Exercise requirements:
Wherever "ngực" turns up in the entries, copy out the line that holds it.

Information provided:
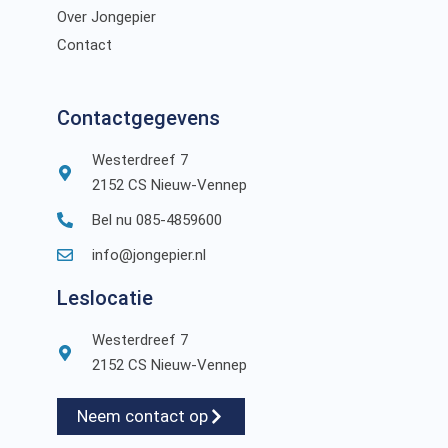
Over Jongepier
Contact
Contactgegevens
Westerdreef 7
2152 CS Nieuw-Vennep
Bel nu 085-4859600
info@jongepier.nl
Leslocatie
Westerdreef 7
2152 CS Nieuw-Vennep
Neem contact op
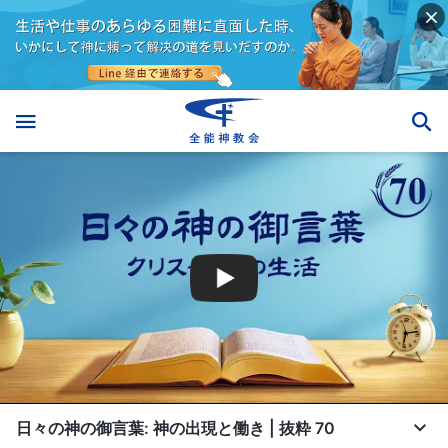
日々の神の御言葉: 神の出現と働き | 抜粋 70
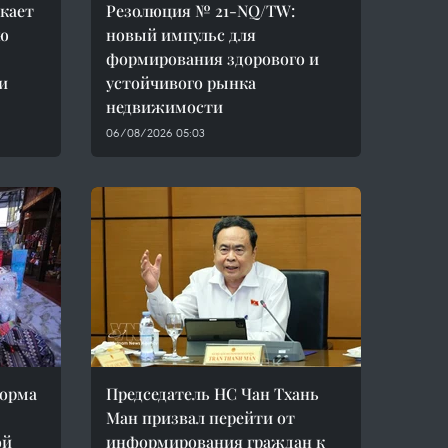
кает
Резолюция № 21-NQ/TW:
ю
новый импульс для
формирования здорового и
и
устойчивого рынка
недвижимости
06/08/2026 05:03
форма
Председатель НС Чан Тхань
Ман призвал перейти от
ой
информирования граждан к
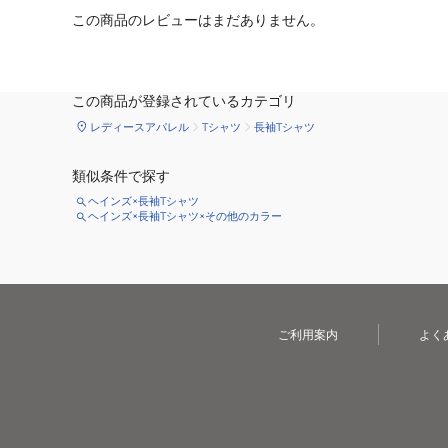
この商品のレビューはまだありません。
この商品が登録されているカテゴリ
レディースアパレル
Tシャツ
長袖Tシャツ
類似条件で探す
ヘインズ×長袖Tシャツ
ヘインズ×長袖Tシャツ×その他のカラー
ご利用案内
よく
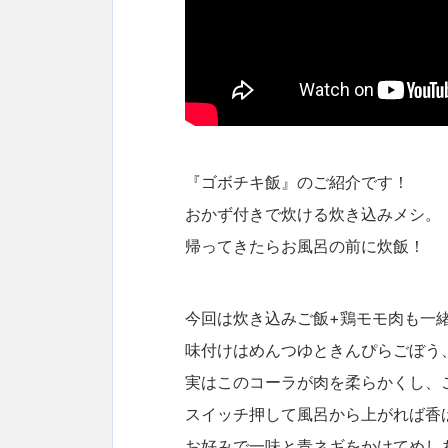
『ゴボチキ飯』のご紹介です！
おかず付きで炊ける炊き込みメシ。
帰ってきたらお風呂の前に炊飯！
今回は炊き込みご飯+鶏モモ肉も一
味付けはめんつゆときんぴらごぼう
実はこのコーラが肉を柔らかくし、
スイッチ押して風呂から上がれば香
お好みで一味と青ネギをかけてめし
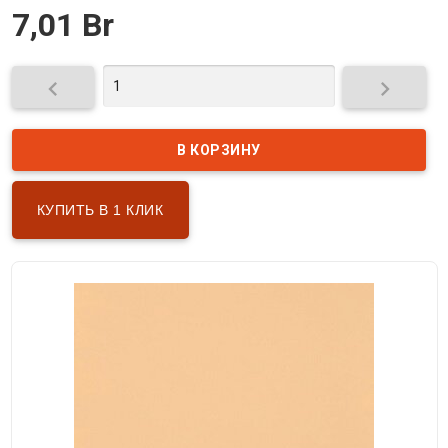
7,01 Br


КУПИТЬ В 1 КЛИК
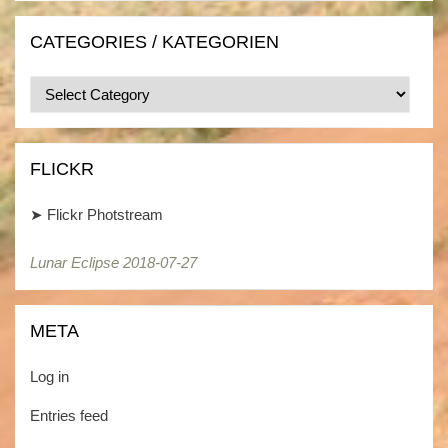
CATEGORIES / KATEGORIEN
Categories
/
Kategorien
FLICKR
➤
Flickr Photstream
Lunar Eclipse 2018-07-27
Lunar Eclipse 2018-07-27
META
Log in
Entries feed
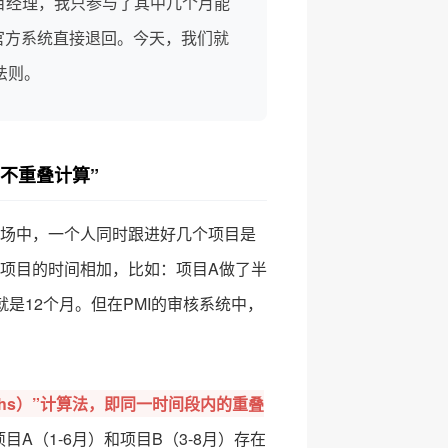
目经理，我只参与了其中几个月能
官方系统直接退回。今天，我们就
法则。
不重叠计算”
职场中，一个人同时跟进好几个项目是
项目的时间相加，比如：项目A做了半
就是12个月。但在PMI的审核系统中，
onths）”计算法，即同一时间段内的重叠
A（1-6月）和项目B（3-8月）存在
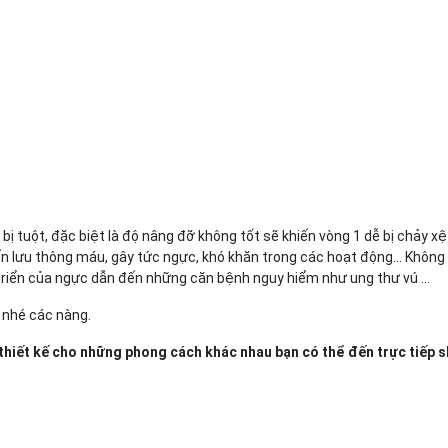
bị tuột, đặc biệt là độ nâng đỡ không tốt sẽ khiến vòng 1 dễ bị chảy xệ
n lưu thông máu, gây tức ngực, khó khăn trong các hoạt động... Khôn
triển của ngực dẫn đến những căn bệnh nguy hiểm như ung thư vú ...
 nhé các nàng.
thiết kế cho những phong cách khác nhau bạn có thể đến trực tiếp 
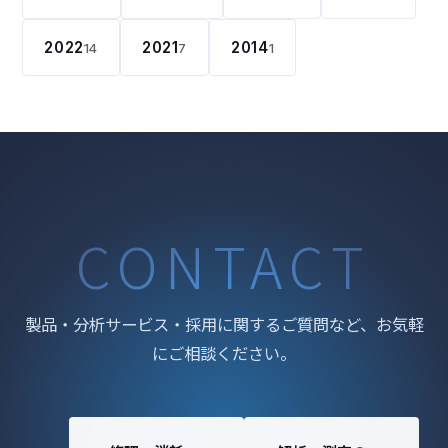
2022
2021
2014
14
7
1
CONTACT
製品・分析サービス・採用に関するご質問など、お気軽
にご相談ください。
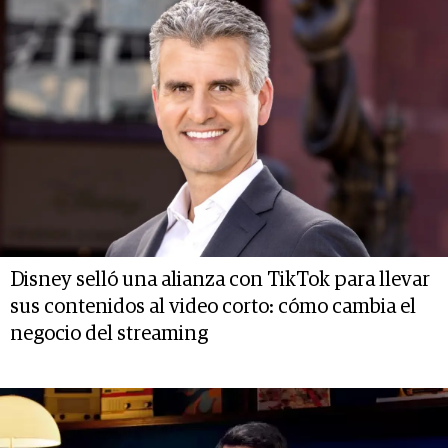
Disney selló una alianza con TikTok para llevar
sus contenidos al video corto: cómo cambia el
negocio del streaming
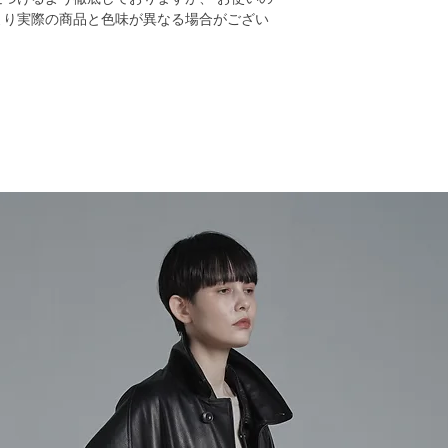
より実際の商品と色味が異なる場合がござい
その際はご注文毎に
※ 11.000円(税
ります
(沖縄、その他離島は除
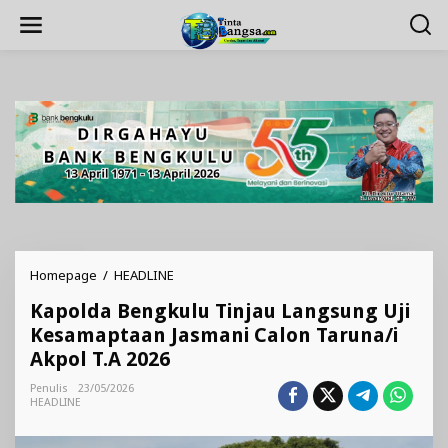
Lewati
ke
konten
Kapolda
Homepage
/
HEADLINE
Bengkulu
Kapolda Bengkulu Tinjau Langsung Uji
Tinjau
Langsung
Kesamaptaan Jasmani Calon Taruna/i
Uji
Akpol T.A 2026
Kesamaptaan
Jasmani
Penulis
23/05/2026
Calon
HEADLINE
Taruna/i
Akpol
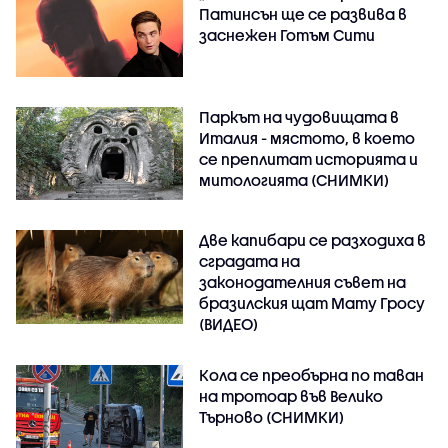
Патинсън ще се развива в
заснежен Готъм Сити
Паркът на чудовищата в
Италия - мястото, в което
се преплитат историята и
митологията (СНИМКИ)
Две капибари се разходиха в
сградата на
законодателния съвет на
бразилския щат Мату Гросу
(ВИДЕО)
Кола се преобърна по таван
на тротоар във Велико
Търново (СНИМКИ)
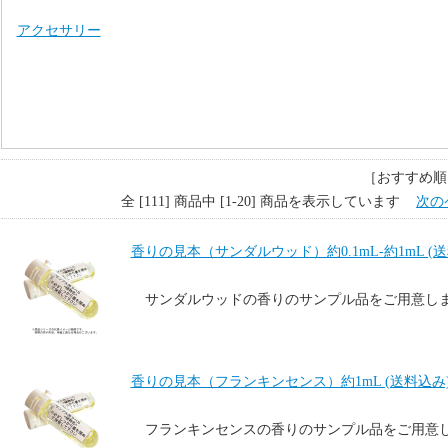
アクセサリー
［おすすめ順
全 [111] 商品中 [1-20] 商品を表示しています
次の
香りの見本（サンダルウッド）約0.1mL-約1mL (
サンダルウッドの香りのサンプル品をご用意し
香りの見本（フランキンセンス）約1mL (送料込み
フランキンセンスの香りのサンプル品をご用意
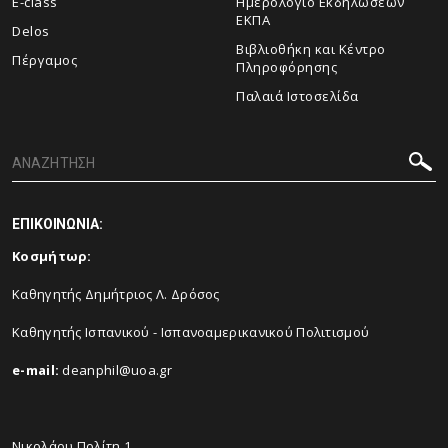
E-class
Ημερολόγιο Εκδηλώσεων
ΕΚΠΑ
Delos
Βιβλιοθήκη και Κέντρο
Πέργαμος
Πληροφόρησης
Παλαιά Ιστοσελίδα
ΕΠΙΚΟΙΝΩΝΙΑ:
Κοσμήτωρ:
Καθηγητής Δημήτριος Λ. Δρόσος
Καθηγητής Ισπανικού - Ισπανοαμερικανικού Πολιτισμού
e-mail:
deanphil@uoa.gr
Νικολάου Πολίτη 1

Response area:
n lưu thông máu, gây tức ngực, khó khăn trong các hoạt động... Khôn
triển của ngực dẫn đến những căn bệnh nguy hiểm như ung thư vú ...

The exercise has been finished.